Иголку делали из куска проволоки: один конец об камень заточишь, а дырку на другом конце пробьешь гвоздиком, вот тебе и лагерное сокровище – иголка. Только прячь получше: иголка – предмет запрещенный, при шмоне обнаружат – карцер, а это зимой, при таком морозе и физическом истощении – верная смерть. Материал для пошива или ремонта рукавиц один – кусок палатки, ведь она большая и из крепкого материала, всегда можно от нее немного отрезать. Если поймают – тоже карцер. Что ж, хочешь жить – умей крутиться и рисковать.
С брюками ненамного лучше, чем с рукавицами: чуть бурка углубилась сантиметров на тридцать-сорок, грунт оттуда ложкой уже стоя не достанешь, приходится становиться на колени, и так до конца бурения, а это примерно 75 % рабочего времени. Первоначального материала брюк хватает только на несколько дней, а дальше уже приходится класть на колени заплаты, и не одну, и преимущественно брезентовые, и менять их приходится не реже, чем заплаты на рукавицах, и это все тоже за счет времени отдыха.

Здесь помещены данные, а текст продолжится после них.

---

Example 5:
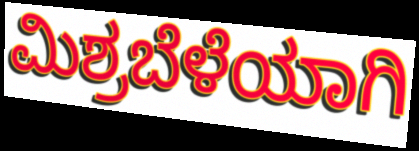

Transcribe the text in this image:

ಮಿಶ್ರಬೆಳೆಯಾಗಿ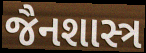
જૈનશાસ્ત્રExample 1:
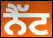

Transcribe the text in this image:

ਨੈੱਟ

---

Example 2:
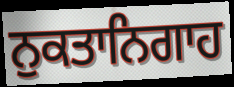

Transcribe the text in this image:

ਨੁਕਤਾਨਿਗਾਹ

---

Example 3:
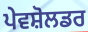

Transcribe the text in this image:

ਪੇਵਸ਼ੋਲਡਰ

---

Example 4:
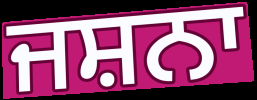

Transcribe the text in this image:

ਜਸ਼ਨਾ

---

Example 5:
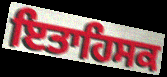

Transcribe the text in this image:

ਇਤਾਹਿਸਕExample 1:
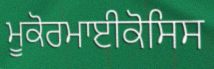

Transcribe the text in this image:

ਮੂਕੋਰਮਾਈਕੋਸਿਸ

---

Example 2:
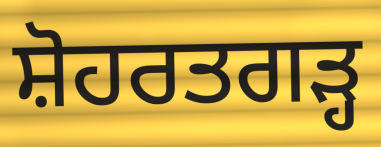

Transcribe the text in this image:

ਸ਼ੋਹਰਤਗੜ੍ਹ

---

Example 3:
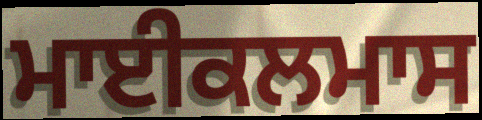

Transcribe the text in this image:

ਮਾਈਕਲਮਾਸ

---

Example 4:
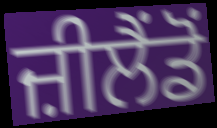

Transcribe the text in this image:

ਜ਼ੀਲੈਂਡੋਂ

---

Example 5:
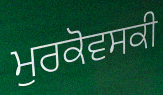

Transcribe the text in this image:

ਮੁਰਕੋਵਸਕੀ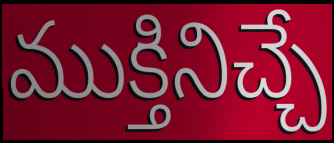
ముక్తినిచ్చే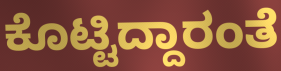
ಕೊಟ್ಟಿದ್ದಾರಂತೆ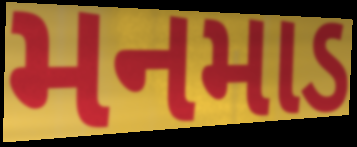
મનમાડ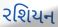
રશિયનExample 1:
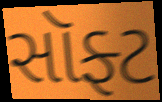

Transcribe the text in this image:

સૉફ્ટ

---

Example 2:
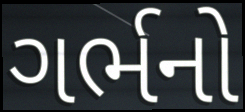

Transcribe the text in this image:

ગર્ભનો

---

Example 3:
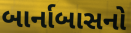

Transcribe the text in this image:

બાર્નાબાસનો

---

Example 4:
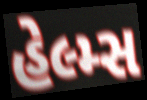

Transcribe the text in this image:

હેલ્મ્સ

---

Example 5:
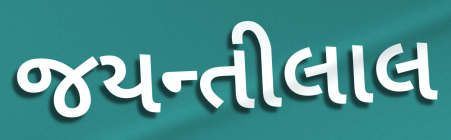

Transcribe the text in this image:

જયન્તીલાલ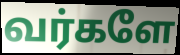
வர்களே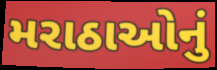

К обеду, по идее, должны быть готовы все бурки на площадке. Если объект вблизи лагеря, то еще существовала возможность похлебать чуть теплой баланды (конечно, без хлеба – его съели еще утром). Стрелки в таком случае пригонят в зону, а там, хоть в палатках и не топлено, но все же теплее, чем снаружи: ветра нет, да и посидеть можно на нарах, а в забое на мерзлую землю не очень-то сядешь. Но такая лафа была редкой: стрелки не любили водить зэков в лагерь, ведь нас надо собирать, строить, пересчитывать, привести в лагерь, здесь снова пересчитывать при сдаче лагерной охране, потом снова принимать обратно, снова вести на участок – одним словом, до черта мороки. К тому же зэк должен работать, а не шастать в лагерь и обратно, уж лучше пусть жрут на месте свою мороженую баланду и кусок мерзлого льда вместо каши, больше ничего к обеду за 12-часовой рабочий день на страшном морозе не полагалось.

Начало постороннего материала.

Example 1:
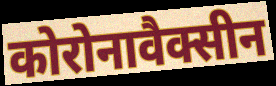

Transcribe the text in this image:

कोरोनावैक्सीन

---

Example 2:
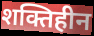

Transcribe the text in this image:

शक्तिहीन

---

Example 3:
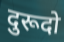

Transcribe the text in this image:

दुरूदो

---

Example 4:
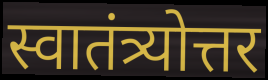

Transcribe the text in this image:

स्वातंत्र्योत्तर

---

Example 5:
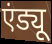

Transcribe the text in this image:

एंड्यूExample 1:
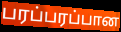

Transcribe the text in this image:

பரப்பரப்பான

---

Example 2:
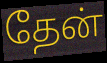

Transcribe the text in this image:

தேன்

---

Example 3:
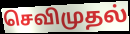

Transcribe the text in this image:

செவிமுதல்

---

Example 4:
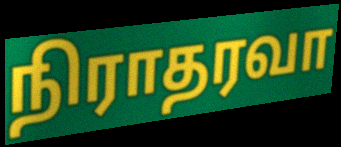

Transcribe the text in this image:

நிராதரவா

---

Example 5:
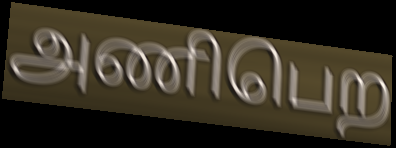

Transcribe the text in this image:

அணிபெற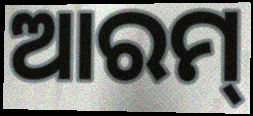
ଆରମ୍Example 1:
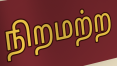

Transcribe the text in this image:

நிறமற்ற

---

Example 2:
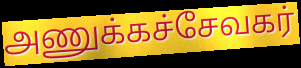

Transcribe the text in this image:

அணுக்கச்சேவகர்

Пока мы наслаждаемся этим лукулловым пиршеством, взрывники, преимущественно вольняшки из освободившихся зэков, закладывают заряды аммонала в пробитые нами до обеда бурки и готовят участок к массовому взрыву. Когда производили взрывы, стрелкам было лень вести нас далеко; укрывшись за какими-нибудь деревянными щитами, они зачастую оставляли нас стоять скученно и на открытом месте, чтобы им было удобно наблюдать за нами.
Так и стояли мы в зоне досягаемости довольно больших кусков твердокаменного мерзлого грунта, летевших во время взрыва. Бывали при этом и несчастные случаи, правда, без смертельных исходов.
Но если до обеда работа была еще как-то терпимой, все-таки светло, а иногда даже солнышко светит, то самое страшное время – это вторая половина рабочего дня. Весь взорванный грунт нам полагалось погрузить на сани-волокуши и отвезти метров на триста-четыреста на отвал, где его высыпать и заровнять. Задержат до того времени, пока все не кончим.
Делили нас на четверки, и каждая получала свою часть работы. Руками, а уж очень большие глыбы – с помощью ломов, грузили мы эти куски мерзлоты в сани. Двое запрягались спереди и двое толкали сзади – так и тянули их к отвалу. Перевернув ковш саней, разравниваем кучу для отвода глаз – лишь бы издали видно не было.
После обеда темнеет почти сразу же, мороз крепчает еще быстрее. Свету совсем нет, только блестят огоньки костерков стрелков в зоне оцепления. Усталые, голодные и замерзшие, копошимся, обреченные, в этом холодном аду. Остановиться нельзя, мороз сразу схватывает ледяными тисками, и, хоть из последних сил, хоть и вовсе без сил, но двигайся, – пока весь грунт не вывезен на отвал, лагеря все равно не видать.